▶ _Short problem 1_
Collect every line of the listing that contains the string "label", counting a match only when the case is the same.
* START Reading text *
# Established Tank - More Fish



## Limits (Aug 2, 2010)

Hello All;

I haven't been on here in a while but I have decided that I am wanting to restock my tank with some schooling fish that will add some colour. Can you advise me on what you think would be good. Here is my current set up.

*Tank:*
125L
26-28degrees Cel
Heater
Filter
5/6 fake plants, low bushes and taller ones.
1 grass plant
2 lights (Not sure what they are - on from 3pm til 11pm)
Medium size Gravel (Blue and Black - But will probably be changing this to new normal coloured gravel)
Few hidey ornaments (Barrels and a Rock - I do have a ship and some other stuff available but have taken them out for now)

*Fish:*
1 Sailfin Plec (6 inch)
1 Synodontis multipunctata (Possibly) (3 inch)
1 Weather or Dojo loach (3 inch)
4 Golden Bards
2 Glowlight Tetras
8 Temperate Danios (New Addition)
4 White Mountain Cloud Minnows (New Addition)
Few other fish, cant remember what they are, think part of the Tetra family but about 2cm big.

I think thats roughly it.

If you could please advise, I would be very grateful!


----------



## Limits (Aug 2, 2010)
* END Reading text *
* START Records shown *
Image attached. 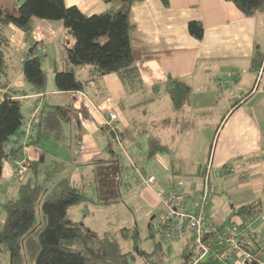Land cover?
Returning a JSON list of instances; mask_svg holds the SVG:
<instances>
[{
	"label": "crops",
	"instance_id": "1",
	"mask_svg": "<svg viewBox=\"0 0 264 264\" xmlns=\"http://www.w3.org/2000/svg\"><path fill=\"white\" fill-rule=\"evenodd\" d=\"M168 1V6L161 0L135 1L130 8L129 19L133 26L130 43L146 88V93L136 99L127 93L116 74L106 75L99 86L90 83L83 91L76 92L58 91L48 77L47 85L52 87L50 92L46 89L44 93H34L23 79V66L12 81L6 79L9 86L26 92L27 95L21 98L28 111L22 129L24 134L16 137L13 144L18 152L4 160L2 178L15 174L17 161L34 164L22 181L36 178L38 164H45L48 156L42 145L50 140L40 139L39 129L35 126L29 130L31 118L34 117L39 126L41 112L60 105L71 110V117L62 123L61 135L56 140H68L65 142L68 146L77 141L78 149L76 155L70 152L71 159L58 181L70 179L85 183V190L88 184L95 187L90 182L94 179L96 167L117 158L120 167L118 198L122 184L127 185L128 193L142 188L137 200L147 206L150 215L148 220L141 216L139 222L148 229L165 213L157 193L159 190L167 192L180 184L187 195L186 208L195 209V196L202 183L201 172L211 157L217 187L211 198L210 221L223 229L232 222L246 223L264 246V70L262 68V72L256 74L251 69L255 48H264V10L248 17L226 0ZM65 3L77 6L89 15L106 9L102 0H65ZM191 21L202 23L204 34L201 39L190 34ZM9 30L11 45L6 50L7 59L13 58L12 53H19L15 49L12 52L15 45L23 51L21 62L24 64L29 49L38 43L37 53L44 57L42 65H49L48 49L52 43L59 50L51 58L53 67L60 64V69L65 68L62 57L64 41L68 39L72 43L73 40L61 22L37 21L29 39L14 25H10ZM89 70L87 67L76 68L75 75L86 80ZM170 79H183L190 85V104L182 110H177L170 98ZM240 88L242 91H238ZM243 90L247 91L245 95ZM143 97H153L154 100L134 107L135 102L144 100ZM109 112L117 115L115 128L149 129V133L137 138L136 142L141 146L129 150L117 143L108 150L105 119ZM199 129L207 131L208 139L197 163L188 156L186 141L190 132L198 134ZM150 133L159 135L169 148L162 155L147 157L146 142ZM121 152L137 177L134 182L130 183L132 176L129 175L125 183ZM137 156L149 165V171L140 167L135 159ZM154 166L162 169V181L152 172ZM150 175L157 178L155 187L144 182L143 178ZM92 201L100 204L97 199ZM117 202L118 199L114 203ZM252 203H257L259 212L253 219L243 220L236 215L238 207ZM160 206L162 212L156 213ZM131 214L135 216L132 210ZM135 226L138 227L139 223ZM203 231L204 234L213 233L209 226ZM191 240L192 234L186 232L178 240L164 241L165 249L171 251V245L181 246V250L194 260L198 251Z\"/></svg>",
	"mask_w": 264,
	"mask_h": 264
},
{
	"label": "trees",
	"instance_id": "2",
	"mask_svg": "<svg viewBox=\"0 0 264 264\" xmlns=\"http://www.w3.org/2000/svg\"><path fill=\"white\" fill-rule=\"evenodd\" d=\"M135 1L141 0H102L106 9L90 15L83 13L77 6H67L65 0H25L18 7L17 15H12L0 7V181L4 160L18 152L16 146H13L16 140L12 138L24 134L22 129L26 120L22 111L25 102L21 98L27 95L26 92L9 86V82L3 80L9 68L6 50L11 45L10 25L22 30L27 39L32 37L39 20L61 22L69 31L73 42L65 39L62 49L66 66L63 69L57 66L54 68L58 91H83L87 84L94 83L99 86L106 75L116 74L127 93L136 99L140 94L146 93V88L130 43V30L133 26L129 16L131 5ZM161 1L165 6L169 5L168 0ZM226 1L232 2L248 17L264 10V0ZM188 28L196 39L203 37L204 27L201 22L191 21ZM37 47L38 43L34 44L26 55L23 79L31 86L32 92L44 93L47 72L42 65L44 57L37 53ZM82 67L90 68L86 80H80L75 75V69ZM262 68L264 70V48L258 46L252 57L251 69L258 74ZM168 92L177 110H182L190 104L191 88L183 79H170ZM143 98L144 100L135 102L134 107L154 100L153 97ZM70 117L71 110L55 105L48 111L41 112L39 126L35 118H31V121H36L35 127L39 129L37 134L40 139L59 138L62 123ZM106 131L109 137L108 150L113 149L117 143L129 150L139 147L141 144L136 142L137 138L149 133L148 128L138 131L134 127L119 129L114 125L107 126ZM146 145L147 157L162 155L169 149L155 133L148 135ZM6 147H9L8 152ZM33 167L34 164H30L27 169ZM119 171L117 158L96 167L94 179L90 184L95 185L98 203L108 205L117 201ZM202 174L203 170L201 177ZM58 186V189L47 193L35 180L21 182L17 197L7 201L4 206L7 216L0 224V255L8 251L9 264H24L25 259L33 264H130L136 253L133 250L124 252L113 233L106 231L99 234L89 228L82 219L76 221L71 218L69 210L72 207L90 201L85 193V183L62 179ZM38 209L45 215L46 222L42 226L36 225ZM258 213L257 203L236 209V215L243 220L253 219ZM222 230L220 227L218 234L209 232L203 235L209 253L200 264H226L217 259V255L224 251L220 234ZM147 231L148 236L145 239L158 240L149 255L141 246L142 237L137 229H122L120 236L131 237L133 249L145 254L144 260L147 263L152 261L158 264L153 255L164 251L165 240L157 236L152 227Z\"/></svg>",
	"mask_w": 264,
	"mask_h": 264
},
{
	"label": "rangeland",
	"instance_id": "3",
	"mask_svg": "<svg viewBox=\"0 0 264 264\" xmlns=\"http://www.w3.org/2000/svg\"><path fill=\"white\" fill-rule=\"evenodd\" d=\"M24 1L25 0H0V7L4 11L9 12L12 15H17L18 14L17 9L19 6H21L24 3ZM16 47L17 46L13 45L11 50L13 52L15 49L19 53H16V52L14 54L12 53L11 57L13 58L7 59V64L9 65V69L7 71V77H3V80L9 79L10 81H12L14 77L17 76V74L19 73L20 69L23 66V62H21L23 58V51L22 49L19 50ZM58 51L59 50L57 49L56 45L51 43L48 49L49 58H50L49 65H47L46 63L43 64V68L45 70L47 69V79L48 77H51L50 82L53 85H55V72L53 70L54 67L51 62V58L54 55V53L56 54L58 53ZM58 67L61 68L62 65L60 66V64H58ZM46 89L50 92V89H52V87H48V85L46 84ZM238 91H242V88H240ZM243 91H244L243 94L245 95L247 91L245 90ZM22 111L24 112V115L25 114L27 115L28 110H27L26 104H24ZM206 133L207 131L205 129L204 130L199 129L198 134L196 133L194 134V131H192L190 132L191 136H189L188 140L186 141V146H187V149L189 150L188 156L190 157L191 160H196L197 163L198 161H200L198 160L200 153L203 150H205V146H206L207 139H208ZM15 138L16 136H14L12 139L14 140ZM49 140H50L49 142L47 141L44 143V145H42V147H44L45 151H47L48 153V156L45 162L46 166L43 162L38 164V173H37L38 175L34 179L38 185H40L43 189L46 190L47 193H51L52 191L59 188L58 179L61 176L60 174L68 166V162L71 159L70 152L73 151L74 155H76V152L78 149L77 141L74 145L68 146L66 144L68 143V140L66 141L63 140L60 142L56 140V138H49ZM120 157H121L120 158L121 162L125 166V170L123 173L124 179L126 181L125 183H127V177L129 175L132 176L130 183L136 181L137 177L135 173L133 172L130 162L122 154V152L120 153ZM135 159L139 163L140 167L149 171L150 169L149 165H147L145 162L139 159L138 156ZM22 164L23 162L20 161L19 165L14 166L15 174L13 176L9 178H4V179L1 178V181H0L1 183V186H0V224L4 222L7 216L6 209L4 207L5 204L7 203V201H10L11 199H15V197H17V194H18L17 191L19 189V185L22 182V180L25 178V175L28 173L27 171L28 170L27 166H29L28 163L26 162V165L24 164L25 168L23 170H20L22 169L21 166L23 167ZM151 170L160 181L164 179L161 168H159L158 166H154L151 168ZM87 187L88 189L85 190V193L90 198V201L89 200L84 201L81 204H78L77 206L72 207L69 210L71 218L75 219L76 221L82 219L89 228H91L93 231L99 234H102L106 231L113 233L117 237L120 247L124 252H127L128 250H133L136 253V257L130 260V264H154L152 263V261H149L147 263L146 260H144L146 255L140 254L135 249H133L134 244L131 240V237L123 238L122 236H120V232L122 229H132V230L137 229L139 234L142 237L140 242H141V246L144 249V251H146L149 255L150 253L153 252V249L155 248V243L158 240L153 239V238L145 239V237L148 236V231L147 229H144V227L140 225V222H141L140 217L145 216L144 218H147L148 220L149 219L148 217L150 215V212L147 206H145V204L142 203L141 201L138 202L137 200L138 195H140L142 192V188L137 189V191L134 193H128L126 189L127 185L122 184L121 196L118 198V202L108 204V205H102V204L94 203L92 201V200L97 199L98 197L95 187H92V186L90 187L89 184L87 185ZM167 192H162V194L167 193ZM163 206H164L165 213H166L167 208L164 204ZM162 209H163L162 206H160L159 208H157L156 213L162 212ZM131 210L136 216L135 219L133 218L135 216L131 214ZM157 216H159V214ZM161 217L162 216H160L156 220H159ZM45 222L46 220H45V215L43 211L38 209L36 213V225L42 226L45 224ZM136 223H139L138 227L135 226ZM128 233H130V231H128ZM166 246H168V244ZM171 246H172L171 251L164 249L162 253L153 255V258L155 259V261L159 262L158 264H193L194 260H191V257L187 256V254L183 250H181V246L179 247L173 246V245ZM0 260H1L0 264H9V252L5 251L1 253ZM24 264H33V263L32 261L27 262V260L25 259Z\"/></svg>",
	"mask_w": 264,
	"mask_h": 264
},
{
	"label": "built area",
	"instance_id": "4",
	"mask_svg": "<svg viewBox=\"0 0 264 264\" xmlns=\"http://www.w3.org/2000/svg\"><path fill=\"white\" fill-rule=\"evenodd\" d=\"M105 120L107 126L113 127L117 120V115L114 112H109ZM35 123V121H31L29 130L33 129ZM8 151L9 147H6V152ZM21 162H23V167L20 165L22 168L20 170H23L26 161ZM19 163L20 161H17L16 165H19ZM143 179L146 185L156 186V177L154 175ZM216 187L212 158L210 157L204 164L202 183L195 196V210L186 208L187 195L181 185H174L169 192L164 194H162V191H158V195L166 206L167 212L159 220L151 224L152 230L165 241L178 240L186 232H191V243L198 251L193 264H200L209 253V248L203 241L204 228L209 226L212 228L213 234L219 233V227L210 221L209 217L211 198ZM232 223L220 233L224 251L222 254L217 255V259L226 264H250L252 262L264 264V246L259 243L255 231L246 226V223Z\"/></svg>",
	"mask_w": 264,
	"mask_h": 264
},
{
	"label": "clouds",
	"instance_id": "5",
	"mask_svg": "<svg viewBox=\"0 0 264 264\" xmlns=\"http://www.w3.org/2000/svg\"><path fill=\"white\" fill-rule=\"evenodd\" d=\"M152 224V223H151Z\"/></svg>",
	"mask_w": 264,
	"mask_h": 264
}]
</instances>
* END Records shown *
▶ _Short problem 2_
Revise the stretch from "1 Weather or" through "about 2cm big." in the fish tank post, putting "Recent Addition" wherever "New Addition" appears.

▶ _Final answer 1_
	"label": "crops",
	"label": "trees",
	"label": "rangeland",
	"label": "built area",
	"label": "clouds",

▶ _Final answer 2_
1 Weather or Dojo loach (3 inch)
4 Golden Bards
2 Glowlight Tetras
8 Temperate Danios (Recent Addition)
4 White Mountain Cloud Minnows (Recent Addition)
Few other fish, cant remember what they are, think part of the Tetra family but about 2cm big.